Saturday, July 29, 2006

Living the Apocalypse

DK at TPM has this background to the current fiasco:
This passage from Ron Suskind's The Price of Loyalty has special resonance given current events. The scene is the White House Situation Room in January 2001, where Bush is meeting for the first time with his National Security Council, 10 days after taking the oath of office. Bush has just asked who in the room has met Ariel Sharon:
He'd met Sharon briefly, Bush said, when they had flown over Israel in a helicopter on a visit in December 1998. "Just saw him that one time. We flew over the Palestinian camps," Bush said sourly. "Looked real bad down there. I don't see much we can do over there at this point. I think it's time to pull out of that situation."

And that was it, according to [Paul] O'Neill and several other people in the room. The Arab-Israeli conflict was a mess, and the United States would disengage. The combatants would have to work it out on their own.

[Colin] Powell said such a move might be hasty. He remarked on the violence on the West Bank and Gaza and on its roots. He stressed that a pullback by the United States would unleash Sharon and Israeli army. "The consequences of that could be dire," he said, "especially for the Palestinians."

Bush shrugged. "Maybe that's the best way to get some things back in balance."

Powell seemed startled.

"Sometimes a show of strength by one side can really clarify things," Bush said.

With that, the rest of the meeting was devoted to Iraq.


Josh Marshall adds:
It actually goes way beyond the incoming administration's decision to ignore the Israel-Palestine track from the get-go, though that has played a very big part in this unfolding disaster. The Bush administration has always seen the situation in Israel-Palestine as essentially a side issue in the larger context of the Middle East, one to be solved through overthrowing regimes either in Baghdad or Damascus. The Israelis and the Palestinians themselves had already done quite a lot to make a mess of things by January 2001. But by comparison with today things six years ago seem almost idyllic.

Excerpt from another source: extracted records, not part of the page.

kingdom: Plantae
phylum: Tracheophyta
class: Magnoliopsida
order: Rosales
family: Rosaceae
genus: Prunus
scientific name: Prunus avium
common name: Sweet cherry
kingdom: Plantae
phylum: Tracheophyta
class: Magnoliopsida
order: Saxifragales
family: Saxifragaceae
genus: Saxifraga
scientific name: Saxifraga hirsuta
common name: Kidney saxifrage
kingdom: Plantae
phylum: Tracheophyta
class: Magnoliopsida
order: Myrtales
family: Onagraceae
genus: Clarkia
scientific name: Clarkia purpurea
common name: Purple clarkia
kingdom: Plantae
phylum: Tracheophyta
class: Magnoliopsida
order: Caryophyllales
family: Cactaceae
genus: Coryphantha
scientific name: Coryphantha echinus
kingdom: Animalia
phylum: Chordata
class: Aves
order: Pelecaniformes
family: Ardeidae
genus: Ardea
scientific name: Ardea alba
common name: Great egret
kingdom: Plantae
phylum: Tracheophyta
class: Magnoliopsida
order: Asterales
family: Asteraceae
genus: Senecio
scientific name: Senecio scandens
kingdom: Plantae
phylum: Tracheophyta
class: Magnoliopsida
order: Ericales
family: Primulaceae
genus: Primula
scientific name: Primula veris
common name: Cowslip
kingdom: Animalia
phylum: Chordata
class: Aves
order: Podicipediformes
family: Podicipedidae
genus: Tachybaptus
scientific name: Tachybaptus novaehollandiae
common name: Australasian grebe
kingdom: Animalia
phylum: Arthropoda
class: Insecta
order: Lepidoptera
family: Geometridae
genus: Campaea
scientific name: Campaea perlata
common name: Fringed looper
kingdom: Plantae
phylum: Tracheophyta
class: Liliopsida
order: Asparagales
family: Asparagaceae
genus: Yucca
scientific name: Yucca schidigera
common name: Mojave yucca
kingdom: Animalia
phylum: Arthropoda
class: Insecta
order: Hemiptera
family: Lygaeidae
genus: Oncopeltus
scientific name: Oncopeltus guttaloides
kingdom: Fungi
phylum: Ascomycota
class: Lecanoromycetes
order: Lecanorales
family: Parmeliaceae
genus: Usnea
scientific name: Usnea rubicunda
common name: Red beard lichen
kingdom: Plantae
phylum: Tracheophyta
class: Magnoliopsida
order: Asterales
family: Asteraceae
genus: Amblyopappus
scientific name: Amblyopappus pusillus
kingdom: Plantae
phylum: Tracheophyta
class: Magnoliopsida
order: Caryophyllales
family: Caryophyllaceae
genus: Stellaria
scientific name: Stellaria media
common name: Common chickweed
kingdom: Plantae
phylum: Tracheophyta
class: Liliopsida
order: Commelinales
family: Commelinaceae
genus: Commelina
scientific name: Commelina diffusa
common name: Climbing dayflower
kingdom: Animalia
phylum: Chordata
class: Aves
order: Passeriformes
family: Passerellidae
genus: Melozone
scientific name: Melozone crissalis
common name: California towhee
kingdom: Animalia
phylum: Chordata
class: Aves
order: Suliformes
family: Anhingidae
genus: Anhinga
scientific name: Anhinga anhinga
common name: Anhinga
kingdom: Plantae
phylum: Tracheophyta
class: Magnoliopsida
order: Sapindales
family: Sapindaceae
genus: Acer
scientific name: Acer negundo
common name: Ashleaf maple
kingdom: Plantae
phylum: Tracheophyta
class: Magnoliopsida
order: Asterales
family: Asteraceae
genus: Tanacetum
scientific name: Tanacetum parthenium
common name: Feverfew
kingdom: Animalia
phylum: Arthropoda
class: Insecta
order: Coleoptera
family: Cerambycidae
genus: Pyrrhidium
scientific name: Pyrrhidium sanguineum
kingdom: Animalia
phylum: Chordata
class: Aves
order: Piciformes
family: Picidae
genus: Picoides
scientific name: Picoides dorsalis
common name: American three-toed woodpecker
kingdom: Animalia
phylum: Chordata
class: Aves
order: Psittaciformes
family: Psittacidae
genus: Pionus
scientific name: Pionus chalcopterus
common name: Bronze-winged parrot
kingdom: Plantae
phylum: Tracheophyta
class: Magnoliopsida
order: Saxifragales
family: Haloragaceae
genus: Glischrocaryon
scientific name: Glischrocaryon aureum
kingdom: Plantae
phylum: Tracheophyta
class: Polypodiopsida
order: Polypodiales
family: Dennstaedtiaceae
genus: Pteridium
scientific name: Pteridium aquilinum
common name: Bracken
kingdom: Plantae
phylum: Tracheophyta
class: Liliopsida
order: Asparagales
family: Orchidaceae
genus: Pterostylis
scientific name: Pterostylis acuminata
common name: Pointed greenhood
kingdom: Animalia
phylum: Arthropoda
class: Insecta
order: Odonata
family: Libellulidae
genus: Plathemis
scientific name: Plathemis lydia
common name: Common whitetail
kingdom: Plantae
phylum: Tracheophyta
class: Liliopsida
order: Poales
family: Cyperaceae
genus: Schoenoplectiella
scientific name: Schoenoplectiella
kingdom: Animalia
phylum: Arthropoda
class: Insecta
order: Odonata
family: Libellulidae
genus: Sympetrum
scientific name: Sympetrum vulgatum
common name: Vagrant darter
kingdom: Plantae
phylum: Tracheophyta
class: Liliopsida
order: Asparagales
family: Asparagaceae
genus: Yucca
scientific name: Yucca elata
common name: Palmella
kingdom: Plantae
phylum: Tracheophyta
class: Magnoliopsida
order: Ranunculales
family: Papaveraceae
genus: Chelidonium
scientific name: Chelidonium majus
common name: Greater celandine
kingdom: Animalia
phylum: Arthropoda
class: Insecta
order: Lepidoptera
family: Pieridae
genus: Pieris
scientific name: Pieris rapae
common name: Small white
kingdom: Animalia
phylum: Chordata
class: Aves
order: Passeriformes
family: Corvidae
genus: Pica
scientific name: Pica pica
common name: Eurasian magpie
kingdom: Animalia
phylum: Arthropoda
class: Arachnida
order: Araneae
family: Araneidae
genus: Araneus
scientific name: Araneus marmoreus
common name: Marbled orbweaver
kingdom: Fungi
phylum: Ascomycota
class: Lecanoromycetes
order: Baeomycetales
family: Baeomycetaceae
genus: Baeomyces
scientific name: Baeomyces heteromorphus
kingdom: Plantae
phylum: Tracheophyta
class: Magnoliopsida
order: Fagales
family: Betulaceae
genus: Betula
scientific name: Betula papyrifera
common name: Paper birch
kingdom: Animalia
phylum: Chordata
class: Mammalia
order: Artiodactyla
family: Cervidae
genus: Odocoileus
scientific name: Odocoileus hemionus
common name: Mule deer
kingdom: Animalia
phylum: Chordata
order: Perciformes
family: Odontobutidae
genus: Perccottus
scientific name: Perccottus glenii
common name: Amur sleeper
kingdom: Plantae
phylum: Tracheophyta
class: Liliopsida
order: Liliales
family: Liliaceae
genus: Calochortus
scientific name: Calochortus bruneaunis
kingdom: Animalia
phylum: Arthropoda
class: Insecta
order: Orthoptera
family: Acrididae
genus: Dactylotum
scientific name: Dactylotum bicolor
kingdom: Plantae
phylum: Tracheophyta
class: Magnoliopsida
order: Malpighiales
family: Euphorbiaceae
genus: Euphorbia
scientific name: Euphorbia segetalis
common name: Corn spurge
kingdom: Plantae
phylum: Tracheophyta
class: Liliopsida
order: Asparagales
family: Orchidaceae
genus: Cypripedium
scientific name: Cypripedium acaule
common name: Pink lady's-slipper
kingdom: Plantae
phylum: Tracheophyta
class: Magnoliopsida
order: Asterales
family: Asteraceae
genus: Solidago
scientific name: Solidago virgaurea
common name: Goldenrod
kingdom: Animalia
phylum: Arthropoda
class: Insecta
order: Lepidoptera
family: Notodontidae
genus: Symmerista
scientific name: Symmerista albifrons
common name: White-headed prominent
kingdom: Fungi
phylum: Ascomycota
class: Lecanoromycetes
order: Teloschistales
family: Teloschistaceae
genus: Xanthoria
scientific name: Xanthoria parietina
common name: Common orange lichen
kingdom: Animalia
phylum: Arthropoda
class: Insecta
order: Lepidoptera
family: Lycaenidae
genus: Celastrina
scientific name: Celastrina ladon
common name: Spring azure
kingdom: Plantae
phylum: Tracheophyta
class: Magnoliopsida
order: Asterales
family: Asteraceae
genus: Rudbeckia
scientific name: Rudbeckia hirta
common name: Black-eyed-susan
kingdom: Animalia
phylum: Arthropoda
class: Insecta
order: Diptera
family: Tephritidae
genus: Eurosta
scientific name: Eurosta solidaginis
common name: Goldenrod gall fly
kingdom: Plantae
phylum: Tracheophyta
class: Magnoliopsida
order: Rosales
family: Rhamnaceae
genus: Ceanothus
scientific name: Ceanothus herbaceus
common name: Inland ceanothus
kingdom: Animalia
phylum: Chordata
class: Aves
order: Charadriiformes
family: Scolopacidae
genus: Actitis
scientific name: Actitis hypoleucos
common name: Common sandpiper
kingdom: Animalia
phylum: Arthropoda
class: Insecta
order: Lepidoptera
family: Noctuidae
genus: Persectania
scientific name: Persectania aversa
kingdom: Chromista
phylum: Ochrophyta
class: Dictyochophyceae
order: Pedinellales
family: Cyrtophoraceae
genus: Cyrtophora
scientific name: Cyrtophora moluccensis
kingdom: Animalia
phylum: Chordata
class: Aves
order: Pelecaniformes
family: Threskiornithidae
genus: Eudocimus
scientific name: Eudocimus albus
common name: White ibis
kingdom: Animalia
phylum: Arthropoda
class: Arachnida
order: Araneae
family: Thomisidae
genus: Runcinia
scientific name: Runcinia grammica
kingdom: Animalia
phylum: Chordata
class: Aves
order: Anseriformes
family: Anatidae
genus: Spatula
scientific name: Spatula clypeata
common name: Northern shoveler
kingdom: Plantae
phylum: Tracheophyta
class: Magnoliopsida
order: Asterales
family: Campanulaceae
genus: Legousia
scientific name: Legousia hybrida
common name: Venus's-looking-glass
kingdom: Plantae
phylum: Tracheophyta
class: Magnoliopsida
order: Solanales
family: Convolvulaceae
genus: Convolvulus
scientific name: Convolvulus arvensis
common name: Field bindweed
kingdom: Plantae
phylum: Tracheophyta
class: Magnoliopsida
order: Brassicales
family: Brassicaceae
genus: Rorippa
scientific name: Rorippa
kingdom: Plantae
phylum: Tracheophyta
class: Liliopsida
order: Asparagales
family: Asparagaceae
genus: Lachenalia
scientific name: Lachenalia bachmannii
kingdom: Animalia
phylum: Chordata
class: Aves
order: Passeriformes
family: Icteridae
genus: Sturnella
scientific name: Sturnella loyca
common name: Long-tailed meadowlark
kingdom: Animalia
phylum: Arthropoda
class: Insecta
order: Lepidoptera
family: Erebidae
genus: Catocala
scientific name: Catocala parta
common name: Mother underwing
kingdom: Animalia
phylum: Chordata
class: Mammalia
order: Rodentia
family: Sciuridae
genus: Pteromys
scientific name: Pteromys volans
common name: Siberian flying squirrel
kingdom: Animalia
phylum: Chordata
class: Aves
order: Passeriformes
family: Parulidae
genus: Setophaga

The thinking of the Bush administration was that the Clinton folks had put tons of time into the Peace Process and what had it gotten them? Just a big headache and no achievements, either political or substantive.

But what I think you learn when you watch the region over time is that things can always get worse. And quite a lot of effort is often required to keep things on the barely tolerable level of miserable without slipping into the truly horrible. To prevent going from one to the other is a job of international management that really a greater power alone can accomplish. Us. Us with the Europeans. Probably also the Russians and even the Chinese. Easy? No. Do these different countries have different agendas, not all of them wholesome? Sure. But that's life. Or rather, that's running the world.

Is this crisis the Bush administration's doing? No, it has deep roots that go well beyond it. Would things have gotten quite this bad if the administration hadn't basically ignored these problems for six years and simultaneously blown up the Fertile Crescent? No way.

This is the Bush administration's apocalypse. We are, to borrow the phrase, just living in it. But then, that's quite bad enough, isn't it?